Text excerpt START

Ignition History Import

Trent.Boudreaux · May 22, 2019, 3:41pm

I’m having some major issues importing a large amount of history and thought I might post my approach to see if anyone has some suggestions or alternative solutions.

I’m importing a year of history for about 300k+ tags which equates to 60+ million records.
My Ignition historian already has a few months of history, and is configured with default settings of 1 month partitions.

My initial approach was to read the data from the daily CSV files and run all the records through system.tag.storeTagHistory.
Since storeTagHistory allows to insert multiple history records at a time, I assumed going in that I’d have to test the optimal number of records to import per call, but that was just the beginning of my problems.
I eventually found that importing storeTagHistory with many records was more efficient that importing 1 record per call, so I set it to run the import for every 1k records.

My first issue is that the Store & Forward Buffer would fill up really fast and records would get dropped, so I increased the Disk Cache size by quite a bit to 100,000 and tried again.
This time, not only did the Disk Cache fill up again, but the Store & Forward process of writing to the database from the Disk Cache got very slow.
IA Support explained that there are issues with the HyperSQL database getting this large, so we lowered the max size to 25,000 records and added a sleep delay mid script to avoid filling it up.

Next problem was that when importing history, the realtime values would stop historizing. Which I figured out is because they too have to go through the same Store & Forward engine and will be placed in the back of the large Disk Cache queue.
So, the approach to this was to create a new Historian in my gateway dedicated for importing history.
This seemed to work well, but the throughput was still pretty limited by the single threaded nature of the Store & Forward Engine.
So, I’ve since added 3 more Historian’s in my gateway and my script now loops through to spread the load across all 4, storing 1k tags per connection, and sleeping every 4k tags for a second.

The next problem I ran into is that sometimes my records would get quarantined due to duplicate records.
Because of my previous partially successful attempts to import history, I had some of the records already imported, but couldn’t determine which were already imported and which had failed.
I was hesitant to just wipe the partitions due to the amount of time I had already put, and the amount of execution time on the gateway to get the records that I had so far.

Text excerpt END

**Directive 1**
Decide whether each statement agrees with the history import post, answering yes or no and quoting the deciding words of the text: (a) The historian uses 1 month partitions. (b) Importing one record per call proved more efficient than importing many. (c) The Disk Cache max size was finally set at 100,000 records.
**Directive 2**
Using the history import post, answer each question: (a) About how many tags is a year of history being imported for?
(b) Across how many Historians does the script now spread the load?
(c) What caused some records to be quarantined?

Data section START

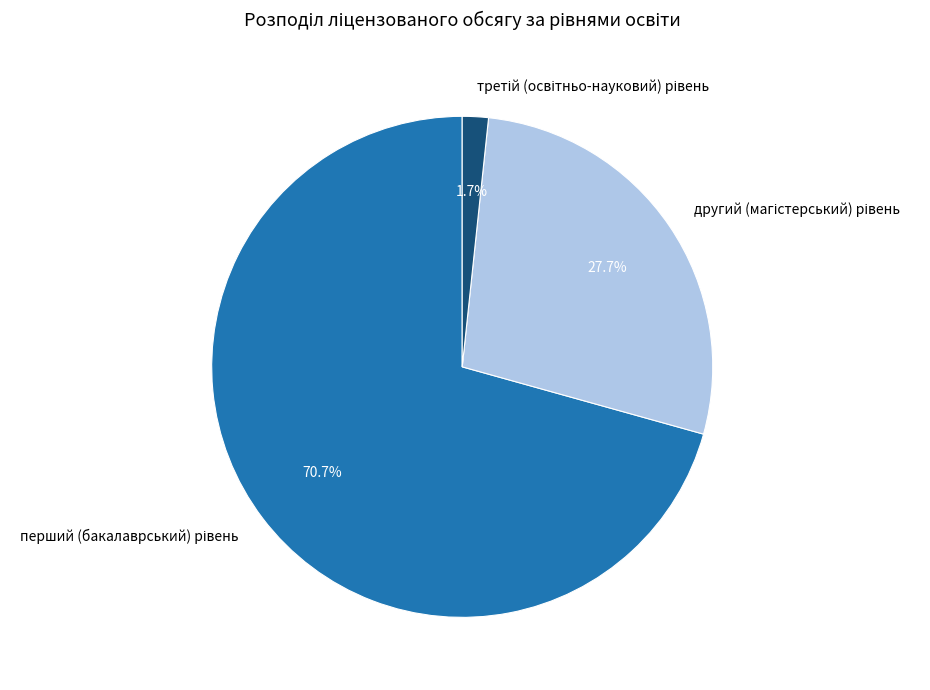

To the nearest percent, what is the difference between the largest and smallest slice percentages?

69%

Data section END

**Exercise output 1**
(a) Yes: "is configured with default settings of 1 month partitions"
(b) No: "importing storeTagHistory with many records was more efficient"
(c) No: "we lowered the max size to 25,000 records"

**Exercise output 2**
(a) About 300k+ tags
(b) 4
(c) Duplicate records